Başlangıçta üniversite kampüsü içinde feminist bir öğrenci inisiyatifiyken zamanla kurumsal bir kimlik oluşturmaya başladı. Sanat alanı içindeki cinsiyetçi söylem ve pratikler karşısında feminist bir kültür örgütlemeye çalışırken İstanbul’daki kadın hareketinin tartışma ve eylemlerine dahil oldu ve 90’lı yılların sonundan 2013 yılına kadar 8 Mart Kadın Mitinglerinin ve pek çok kadın eyleminin içinde yer aldı. FKÇ, yürüttüğü çalışma ve tartışmaları yayıncılık faaliyetleri üzerinden kamuoyuyla paylaşarak Türkiye’deki kadın hareketinin tartışmalarına entelektüel bir katkı sunmayı da amaçladı. Bu çalışmalar 2000 – 2005 arasında fanzin olarak yayınlananFeministÇerçeve; 2006 sonrasında ise web yayıncılığı yapan Feminisite üzerinden kamuoyuyla paylaşıldı. Yayın hayatına devam eden Kültür ve Siyasette Feminist Yaklaşımlar Dergisi,  halen FKÇ üyelerinin öncülüğünde çıkarılıyor.

Süreklilik arz eden çalışmalarına rağmen, 2013 yılının Aralık ayında FKÇ üyeleri, yapının kuruluş temayülleri üzerinden işlevini yerine getiremediği, üyelik kültürü ve yapısal işleyişte çözülme yaşandığını saptayarak, FKÇ işleyişinin yeniden düzenlenmesine ihtiyaç duydu.

FKÇ’nin Kurumsal İşleyişinin Çözülmesinin Nedenleri Üzerine

FKÇ’nin çözülme sürecine dair uzun döneme yayılan tartışmalar şu şekilde özetlenebilir:

1) Birlikte üretim kültürünün çözülmesi: Öğrenci inisiyatifi içinden şekillenen FKÇ örgütlenmesinde mezuniyet sonrası dönemin her kuşak açısından önemli bir yerde durduğu söylenebilir.
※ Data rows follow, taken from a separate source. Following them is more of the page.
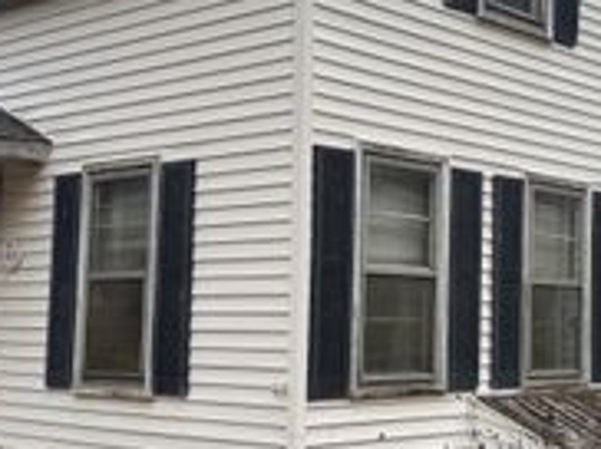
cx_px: 462
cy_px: 196
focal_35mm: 66
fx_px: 1144
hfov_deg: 28.9
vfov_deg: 22.2
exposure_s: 1/237
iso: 64
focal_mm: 6.76
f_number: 1.78
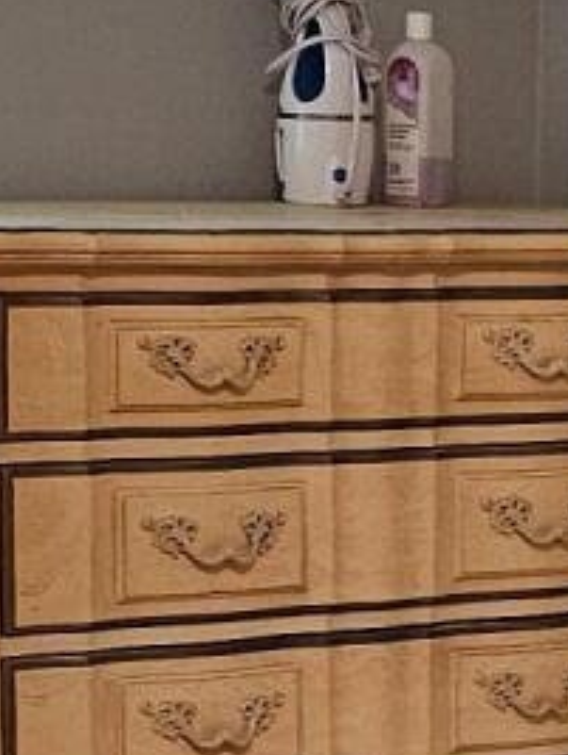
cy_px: 1091
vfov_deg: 11.1
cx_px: 647
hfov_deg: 8.6
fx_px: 3754
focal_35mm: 172
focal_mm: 6.3
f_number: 1.7
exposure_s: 1/60
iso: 800
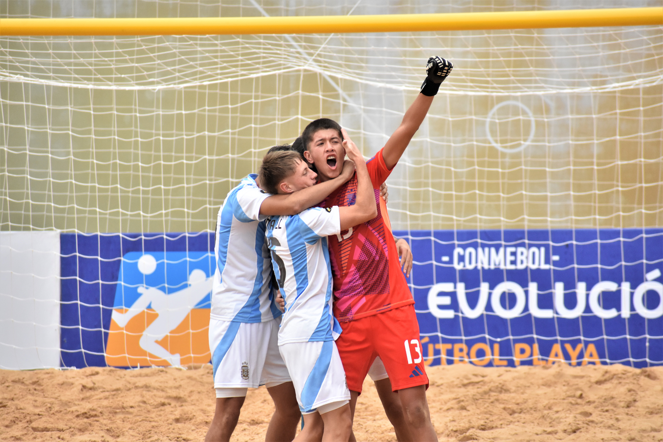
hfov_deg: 5.5
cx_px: 332
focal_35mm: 375
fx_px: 6906
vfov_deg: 3.7
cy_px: 221
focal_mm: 250
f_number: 6
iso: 2000
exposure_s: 1/640
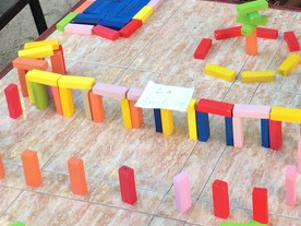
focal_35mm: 84
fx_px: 730
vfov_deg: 17.2
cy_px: -3
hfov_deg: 22.7
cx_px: 274
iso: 50
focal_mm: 4.15
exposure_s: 1/50
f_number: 2.2
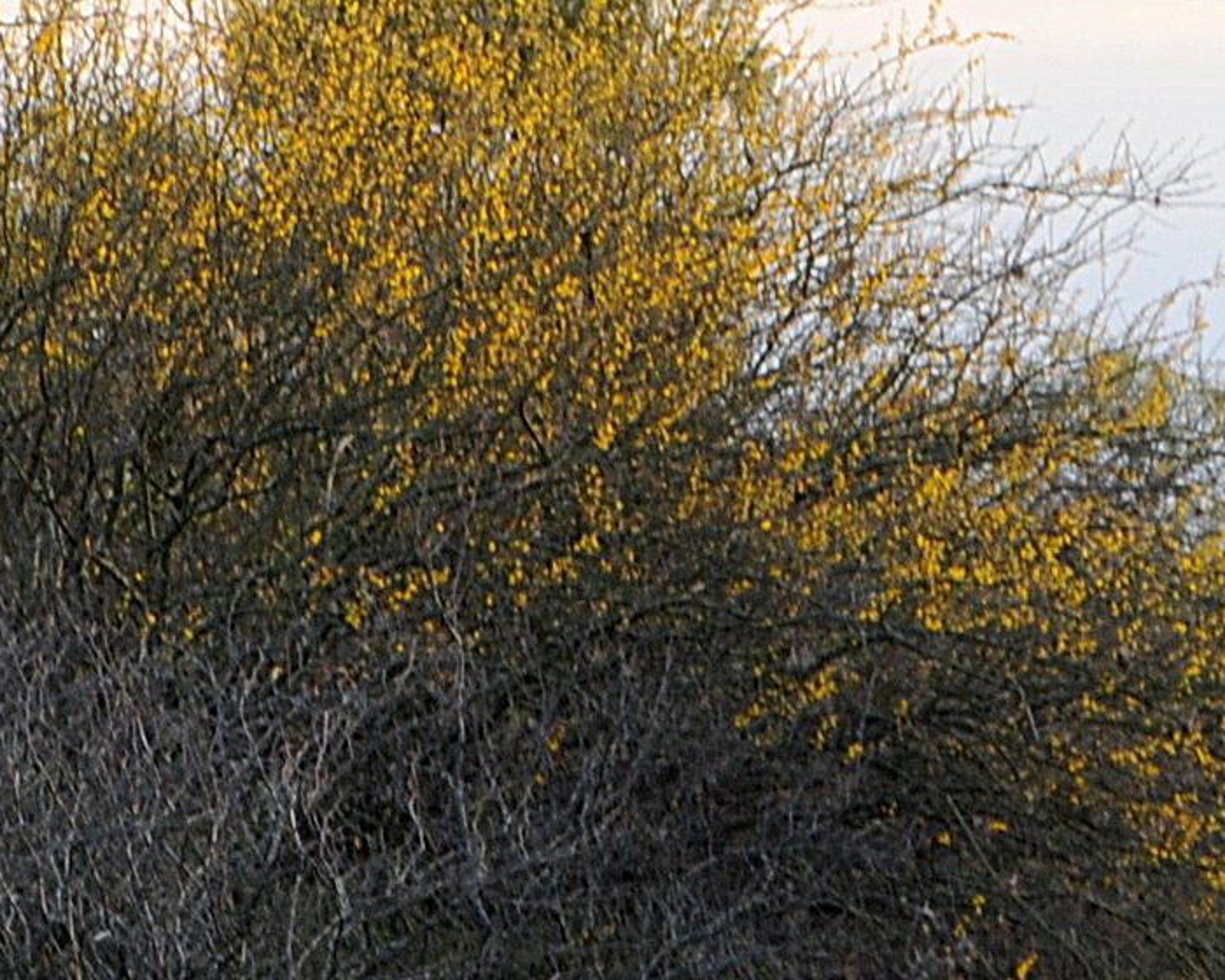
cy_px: 1309
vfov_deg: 3.1
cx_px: 2782
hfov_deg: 3.8
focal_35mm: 504
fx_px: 18273
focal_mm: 78
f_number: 11
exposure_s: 1/60
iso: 320
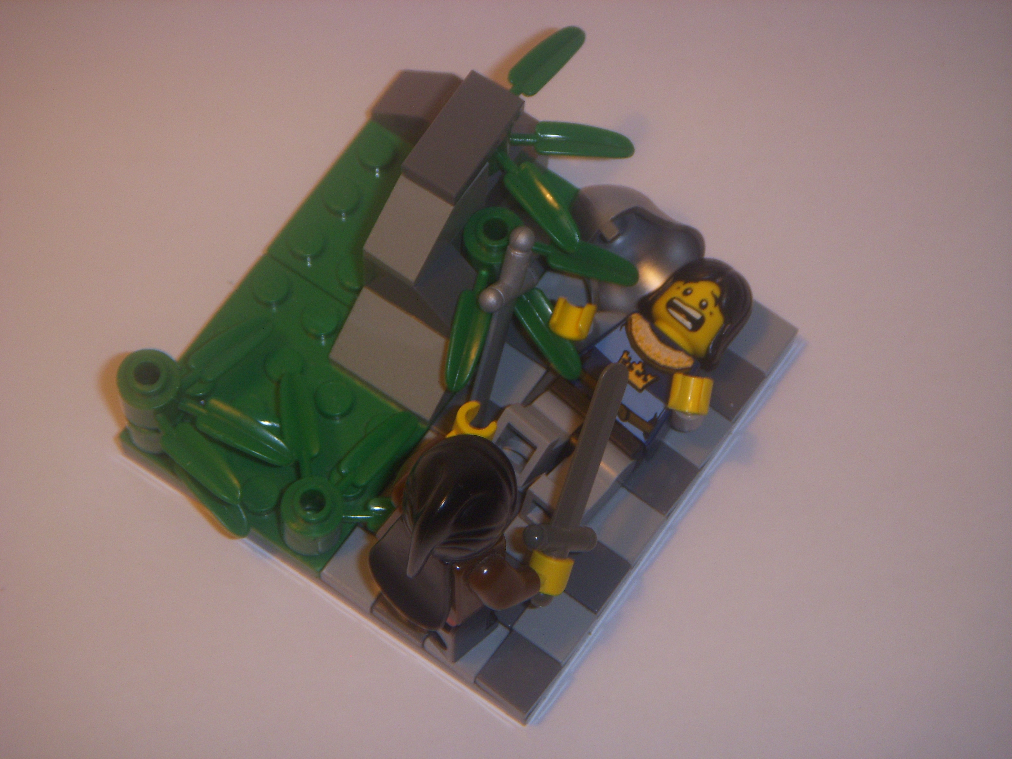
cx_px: 506
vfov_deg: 13.0
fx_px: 3333
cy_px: 380
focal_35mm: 114
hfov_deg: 17.3
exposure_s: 1/60
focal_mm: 18.9
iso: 100
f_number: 4.2
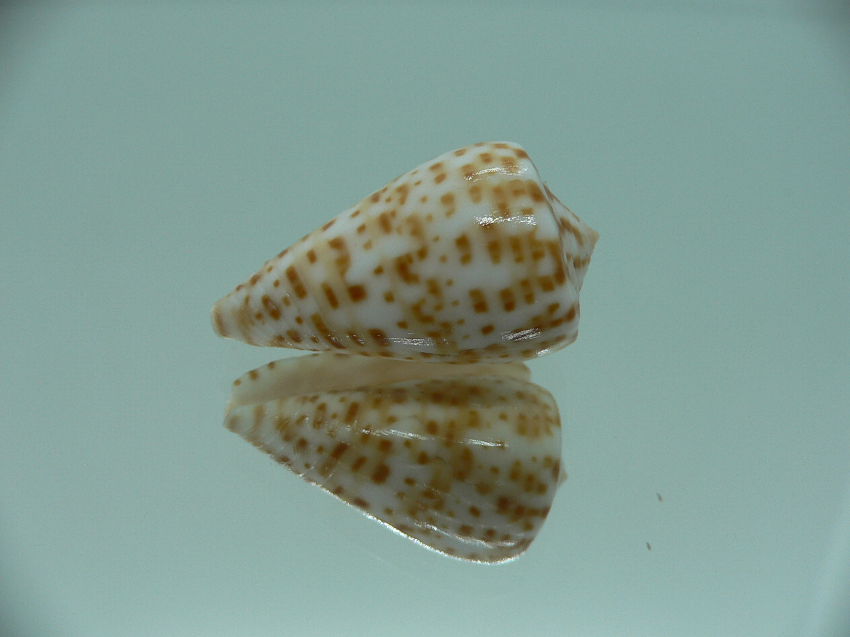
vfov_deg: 40.7
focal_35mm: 35
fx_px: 859
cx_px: 425
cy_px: 318
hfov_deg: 52.6
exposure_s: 1/80
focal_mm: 4.6
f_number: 2.8
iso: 80
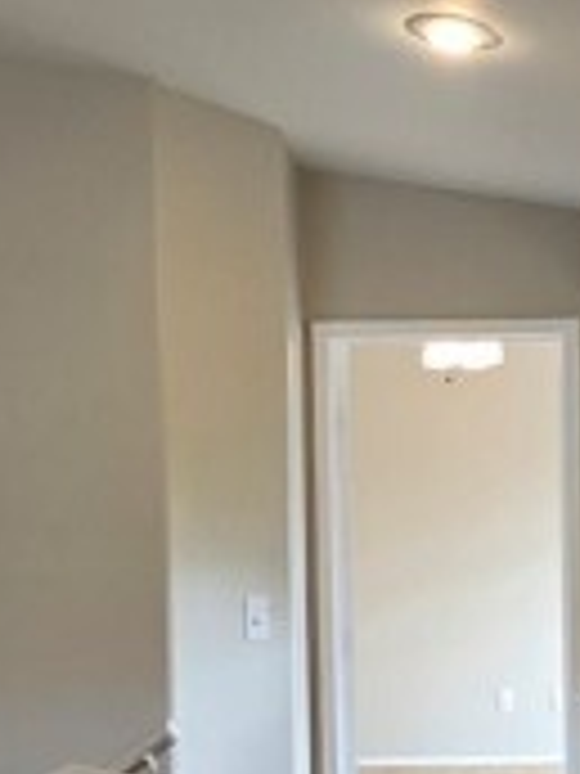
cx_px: 432
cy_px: 567
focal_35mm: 58
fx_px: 1296
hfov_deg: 25.0
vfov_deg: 32.7
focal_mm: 2.2
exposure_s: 1/60
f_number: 2.2
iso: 160
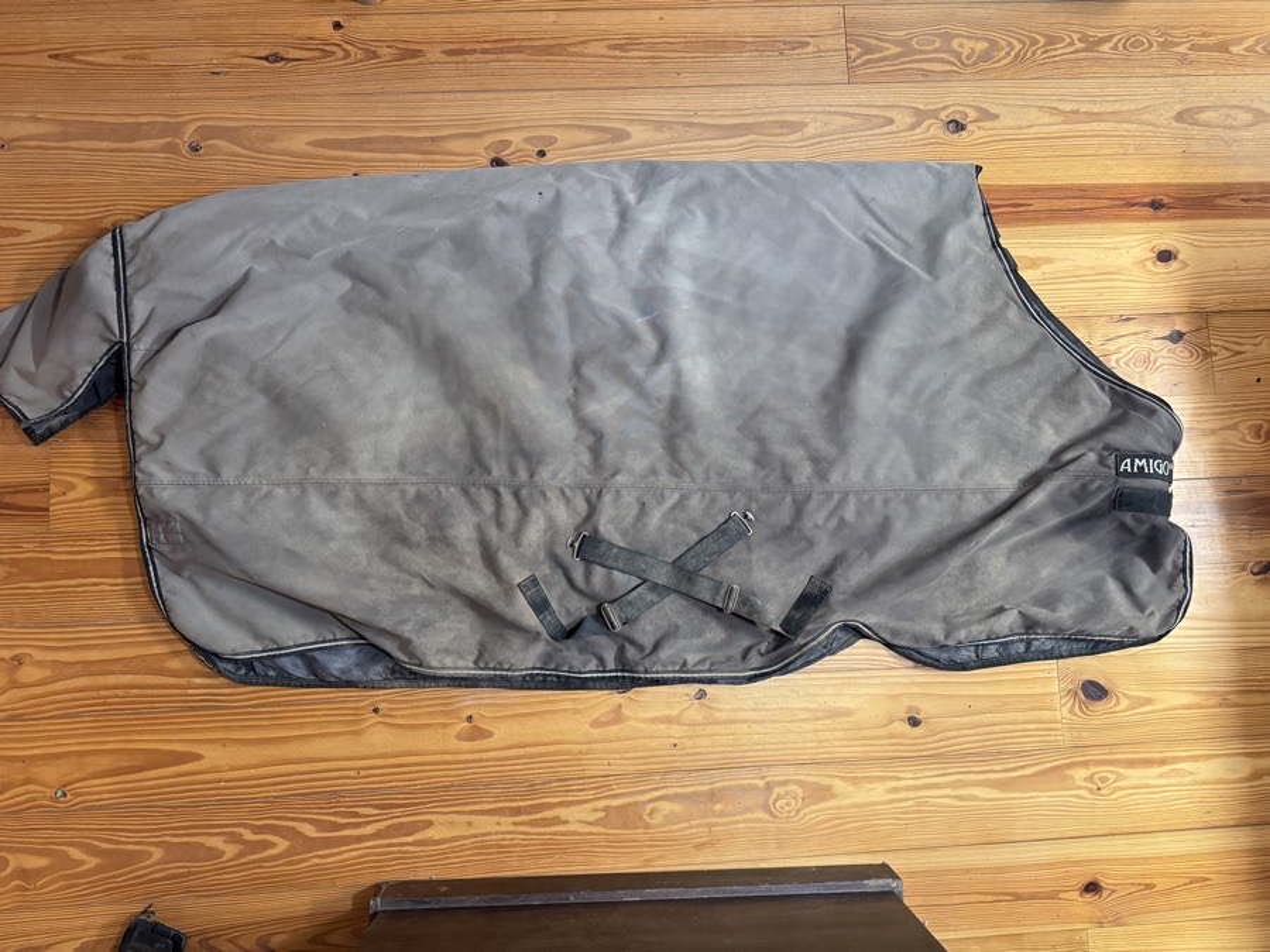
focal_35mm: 24
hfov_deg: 71.6
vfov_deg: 56.8
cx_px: 635
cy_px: 476
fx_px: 881
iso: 800
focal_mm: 6.76
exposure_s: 1/40
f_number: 1.78
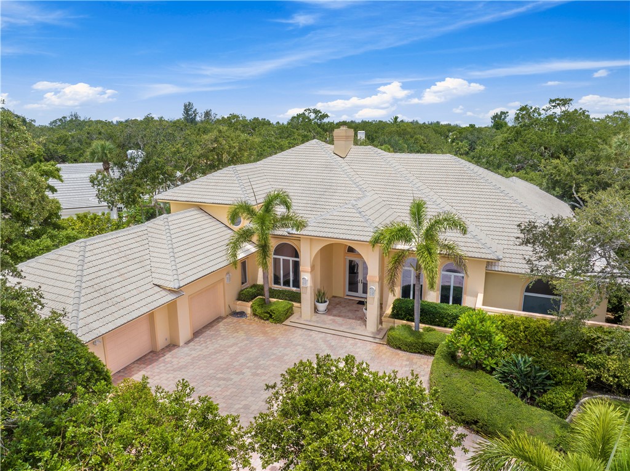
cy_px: 236
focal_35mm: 24
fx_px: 436
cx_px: 315
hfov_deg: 71.6
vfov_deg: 56.7
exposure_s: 1/50
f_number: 5.6
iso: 100
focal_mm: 12.29
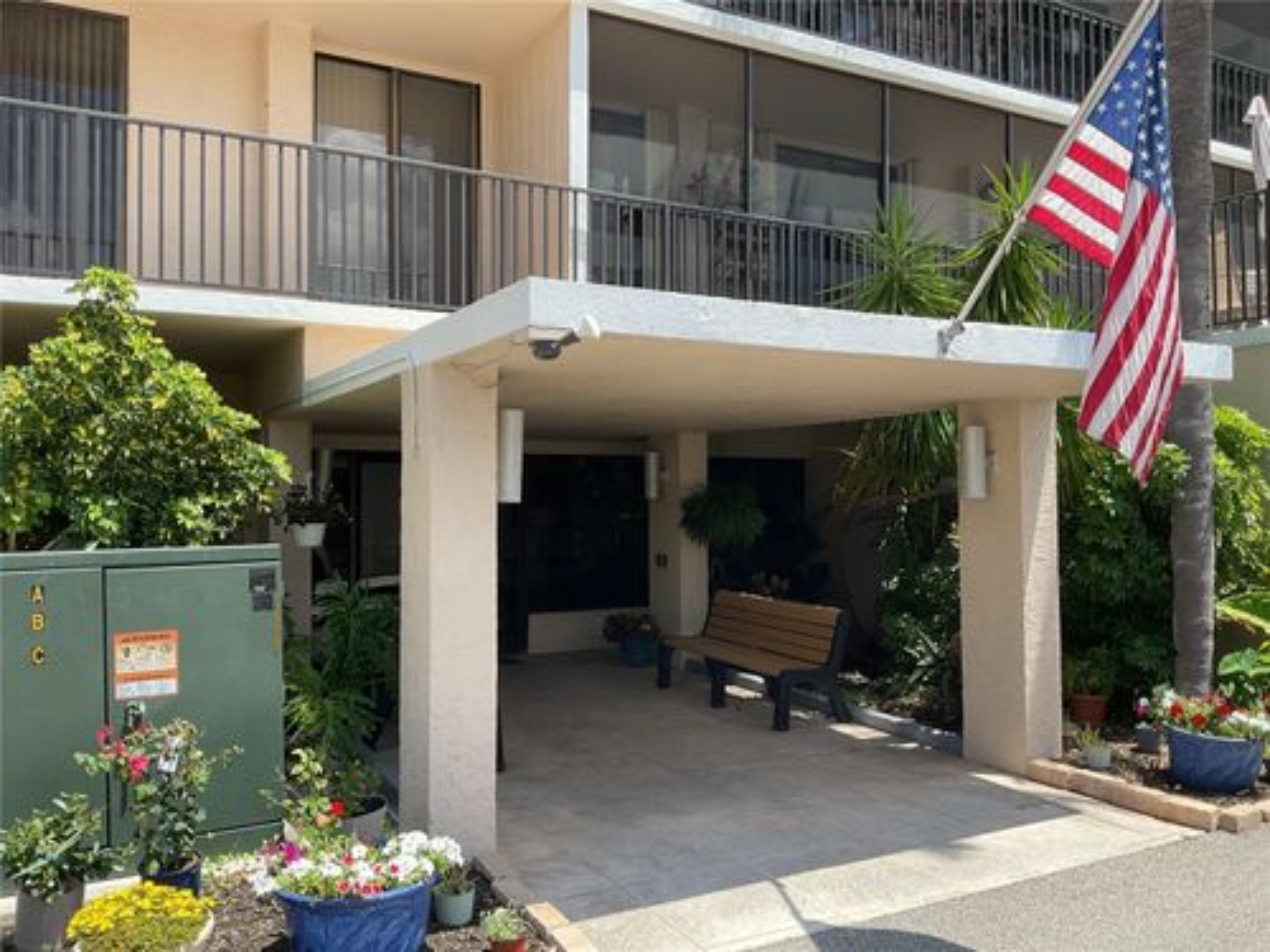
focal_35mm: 29
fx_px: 1064
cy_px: 476
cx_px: 635
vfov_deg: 48.2
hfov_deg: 61.7
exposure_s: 1/534
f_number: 1.8
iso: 16
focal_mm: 3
Çünkü üyelerin mezuniyet sonrası iş yaşamına girmesi, bir grubun kültür sanat çalışmalarına profesyonel olarak devam etmeyi tercih etmesi, evlilik ve aile pratikleri içinde yer alması, feminist çalışmaların bu yeni koşullara göre şekillendirilmesini gerektirdi ve bu da beraberinde çeşitli çatışmalar getirdi.

Bu çatışmalara yapıcı çözümler üretmekte zorlanıldıkça dayanışmanın ve birbirine müdahalenin bir arada olduğu bir paradigmadan kariyer merkezli bireyci yaşama veya çekirdek aileye yüzünü dönen bir paradigmaya geçilmesi sıklıkla yaşanan bir durum olmaya başladı. Bireyci, ve/veya aileci eğilimler çalışma alanlarını da etkilemeye ve belirlemeye başladığında bu sorunlara sistem karşıtı feminist pratik içinden çözüm geliştirilemediğinde mevcut sistemik eğilimlerin içine çekilmek gittikçe kolaylaştı.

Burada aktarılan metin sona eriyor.